One in three admits before signing on the dotted line to buy a new car they would not think about getting an insurance quote to see how much it would cost per year, or to see if they were insurable, according to research from esure. And two fifths would not do their research to find out the car's insurance group - a factor that can have a significant affect on insurance premiums.

People are also reluctant to haggle. One in ten believes the advertised price tag on a new car is firmly set and can not be changed. Women are less likely than men to barter with salesmen - 79 per cent of men would haggle while only 72 per cent of women would consider bargaining to secure a lower price.

Worryingly, thinking about finances is way down the list of motorists' priorities. Whereas a fifth would undertake thorough research before choosing a car make and model, a quarter would spend less than an hour, if any time at all, researching how to actually pay for it. They risk losing out on considerable savings or signing up for a finance deal that doesn't suit them.

Many are also baffled by financial jargon.

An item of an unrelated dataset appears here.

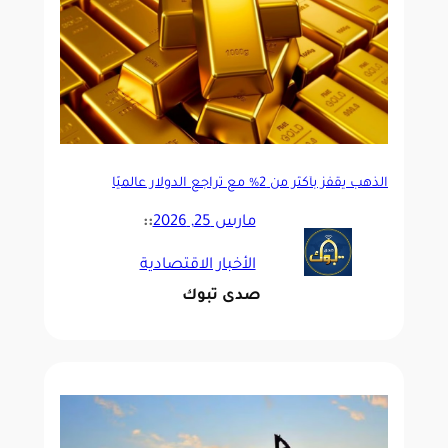
الذهب يقفز بأكثر من 2% مع تراجع الدولار عالميًا
مارس 25, 2026
::
الأخبار الاقتصادية
صدى تبوك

Some people surveyed actually thought that the term "hire purchase" referred to a holiday car rental.

Colin Batabyal, director of underwriting and business development at esure, said: "As a nation, we're always out for a bargain and value for money, yet motorists aren't putting this into practice when it comes to buying a new car.

"It is crucial for all motorists to do their research before stepping on to the forecourt and be one step ahead of the salesman.

"Being shrewd and shopping around for the best price, finance and insurance deals could slash hundreds, if not thousands, off the cost of driving away in a new '57' plate."

Once people do think about how to pay for their car, it seems they are more likely to choose a finance package in the showroom over a personal loan, although cash remains king.

The research from GMAC revealed withdrawing cash from a savings account is the most popular way of funding a car purchase - 53 per cent would choose this route.

This is followed by nearly one in four who would go for a finance package from the retailer, compared with just 15 per cent who would choose a personal loan from a high street bank.

When asked what would most influence a decision to take out showroom finance, more than a third of all respondents said their personal experience with the retailer - for example the attitude and expertise of the finance advisers - would be the single most important factor.

Benefits such as an extended service and maintenance options are also relevant.

Ed Paulat, GMAC's UK managing director, said: "The results of this survey expose the myth that car buyers consider retailer finance to be complex, expensive and out-of-touch with their needs. Although it might be difficult for the direct loan providers to accept, the truth is that retailer finance is extremely convenient and flexible. What's more, it can compete with the very best personal loan rates available, which are often only accessible to those people with the very best credit records."

For example, 0 per cent APR is available on a number of different models across the Vauxhall range from many franchised retailers throughout the UK, with car buyers paying only the list price of the vehicle.

Paulat added that, when taking out a finance package in a showroom, car buyers are protected by stringent standards and regulations.


* Drivers looking to buy a new car should shop around for insurance quotes before signing on the dotted line, as well as contacting their insurer to see by how much their premium will be affected to ensure it's affordable.

* The best discounts are often available by going online.

* Motorists should try to drive down the cost of their insurance by: finding out the car's insurance group; checking the level of security that comes as standard and consider fitting a tracking device; and not adding non-standard or unapproved modifications that could either void or increase the cost of their insurance policy.

* When motorists shop around for car insurance, price is at the top of their minds but having a good quality product is also crucial - especially if the unexpected does happen.